Its banks were surrounded by a gnarled maze of buttonbush and alders. Large sycamores, gums, ashes, white oaks also ringed the pond, the collective canopy creating a vast hammock for raptors, songbirds and those overlooked animals that prefer to keep out of sight.

Yup. Beavers help woodducks mightily. All those little invertebrates feeding all those little fish that all those quiet woodducks love to munch. I guess the reporter of this article thought it might have been a coincidence?

Just so you know, he’s not coming into this as a true believer.

I’d also long assumed that their instinctual dam building compromised the health of creeks and streams, especially where healthy trout stocks dwell. Removing trees not only accelerates erosion it eliminates the shaded canopy so important to keep the hot sun from cooking water temperatures so high trout and other fish and aquatic life cannot tolerate it

Good lord. Tell us more about what you ‘used to believe’. I used to be certain I could fly down stairs. It turned out. I was wrong.
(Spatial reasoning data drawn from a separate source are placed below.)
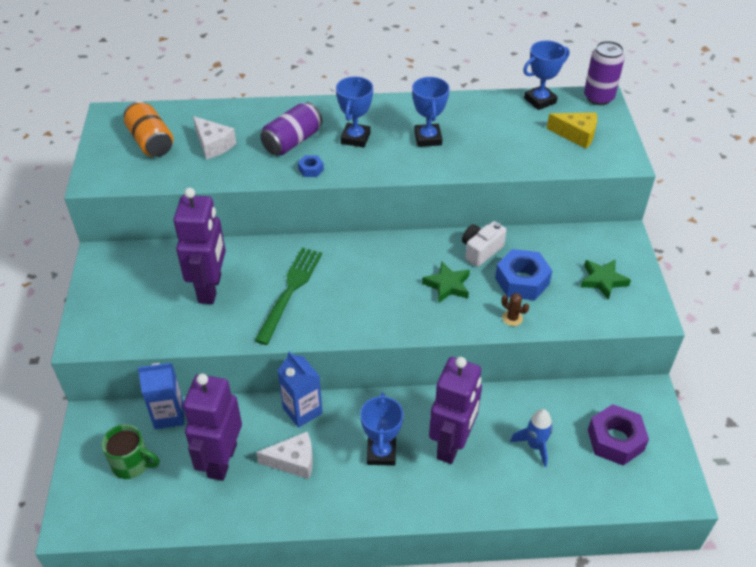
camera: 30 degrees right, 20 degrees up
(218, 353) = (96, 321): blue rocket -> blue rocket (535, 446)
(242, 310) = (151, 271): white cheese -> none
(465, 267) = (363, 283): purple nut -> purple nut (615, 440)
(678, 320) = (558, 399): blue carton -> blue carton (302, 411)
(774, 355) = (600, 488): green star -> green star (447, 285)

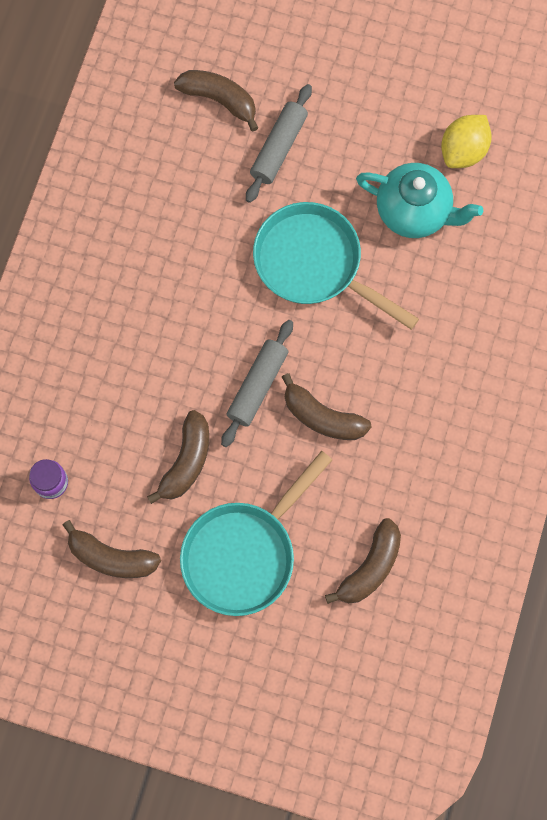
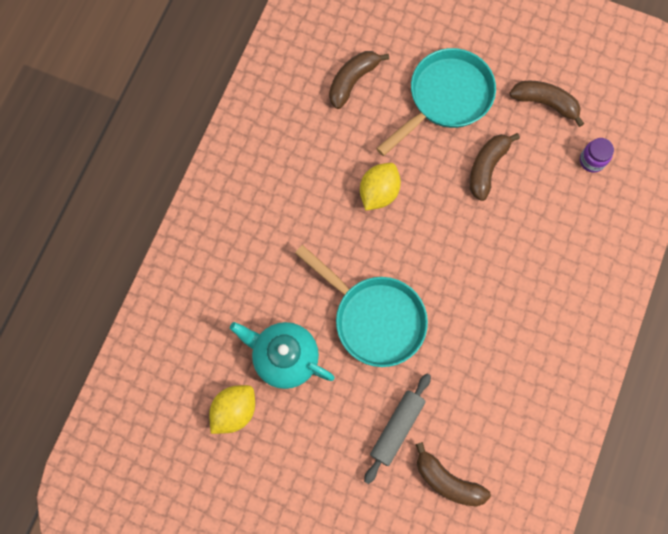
camera: 175 degrees left, 0 degrees up
(257, 386) = (428, 221): grey rolling pin -> none
(322, 417) = (378, 192): brown banana -> yellow lemon

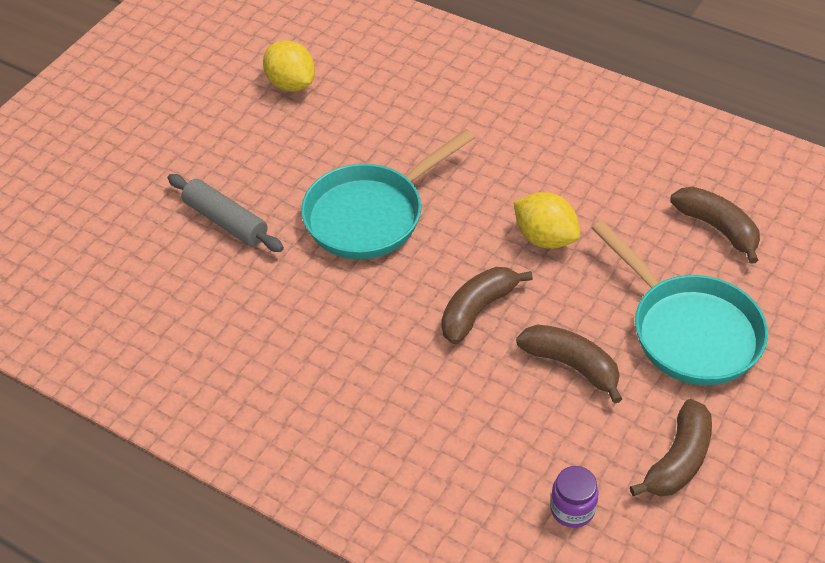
camera: 100 degrees right, 25 degrees down
(284, 358) = (341, 129): turquoise teapot -> none
(447, 481) = (145, 262): brown banana -> brown banana (478, 310)

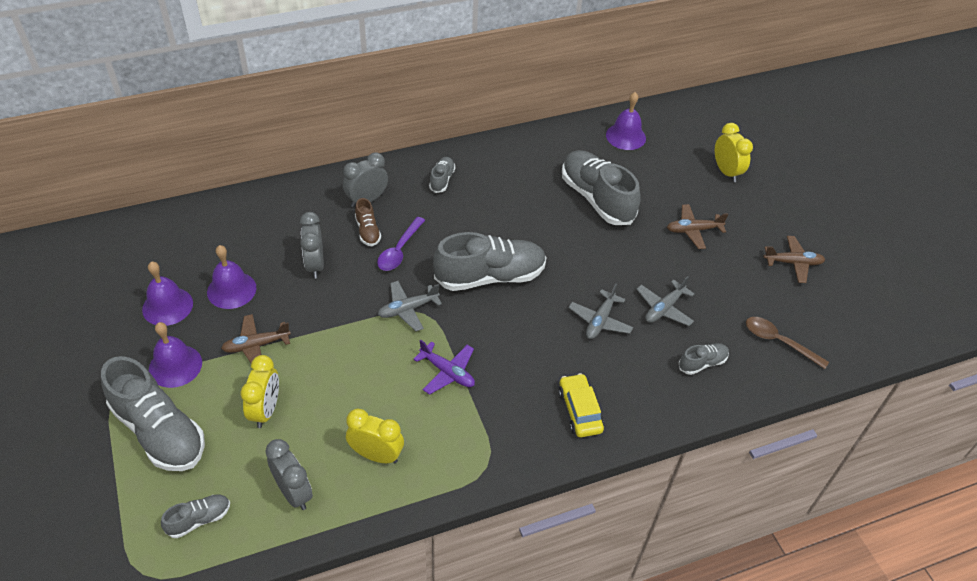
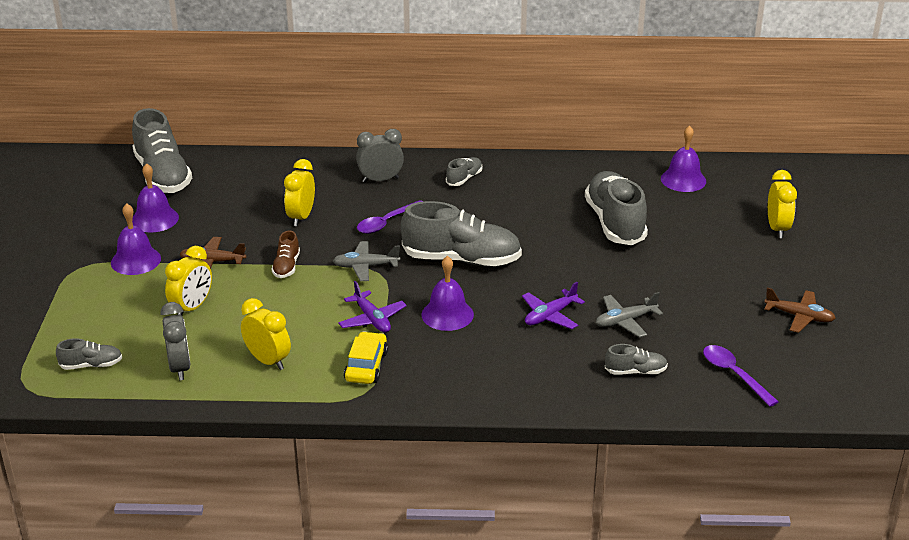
camera: 25 degrees right, 15 degrees down
(159, 431) = (95, 300): grey shoe -> grey shoe (163, 176)
(231, 290) = (216, 219): purple bell -> purple bell (447, 314)
(315, 265) = (301, 217): grey clock -> yellow clock
(367, 231) = (366, 203): brown shoe -> brown shoe (286, 266)
(579, 411) = (481, 376): yellow car -> yellow car (366, 366)
(600, 321) = (550, 316): grey plane -> purple plane
(693, 230) = (703, 268): brown plane -> none
(778, 342) = (734, 374): brown spoon -> purple spoon

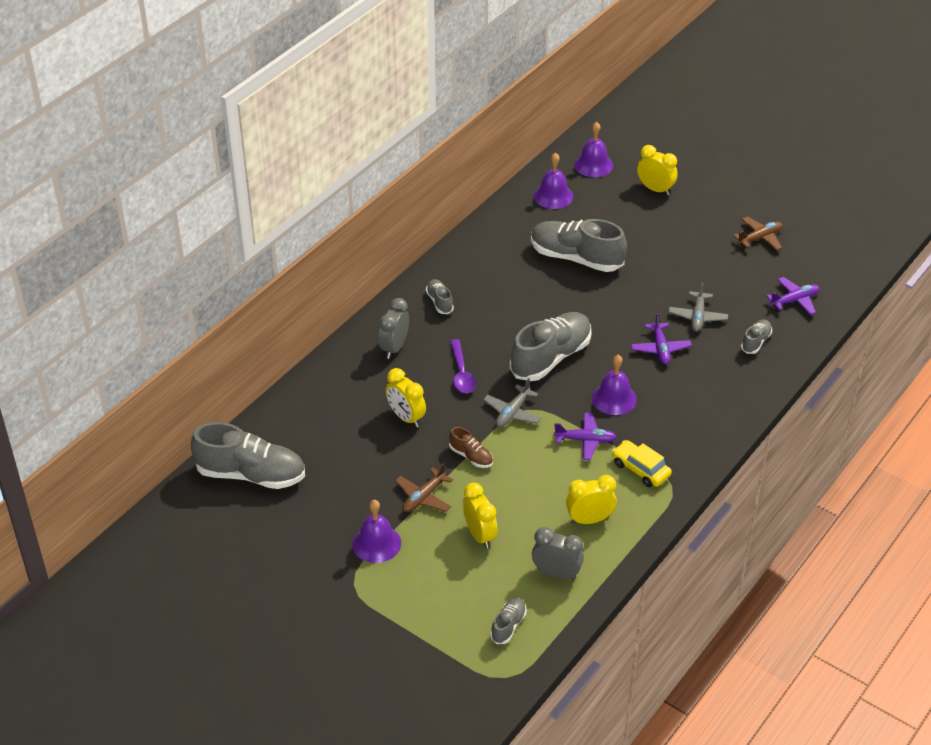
camera: 55 degrees left, 10 degrees up
(154, 219) = (321, 507): purple bell -> purple bell (593, 165)
(734, 374) = (794, 300): purple spoon -> purple plane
To explore this idea further, ecosystem restoration and mitigation experts from throughout the Chesapeake Bay watershed, as well as those from elsewhere in the United States and abroad, will convene at BeaverCON 2020, being held March 3-5 in Hunt Valley north of Baltimore.

Attendees will discuss, among other topics, how beavers can help restore tributaries naturally by trapping pollution, increasing biodiversity and even combating climate change, all in a cost-effective manner.

HURRAY HURRAY! Never mind that the court has already ruled on the issue MANY MANY TIMES and the conference really is not to ‘explore’ or ‘debate’ the issue but to communicate the facts about what readers of this website know to be true: Beavers are good news. Pay attention!

However, given the Trump administration’s continued assault on Chesapeake Bay cleanup efforts — the most recent insult is a proposed 91 percent funding cut written into the federal 2021 budget, vigorously opposed, thankfully, by right-thinking pols like Gov. Larry Hogan and Maryland’s Congressional delegation as well as most hunting and fishing organizations — ramping up beaver-driven restoration, at least on a stream-by-stream basis, is definitely worth a try.

At this stage, what do we have to lose?

Ha!

Now that I did not see coming. The Trump administration is ruining everything anyway so why NOT try beavers? Silly me, I hadn’t even been thinking of them as an ally. I guess it’s an ill wind that blows nobody some good, right?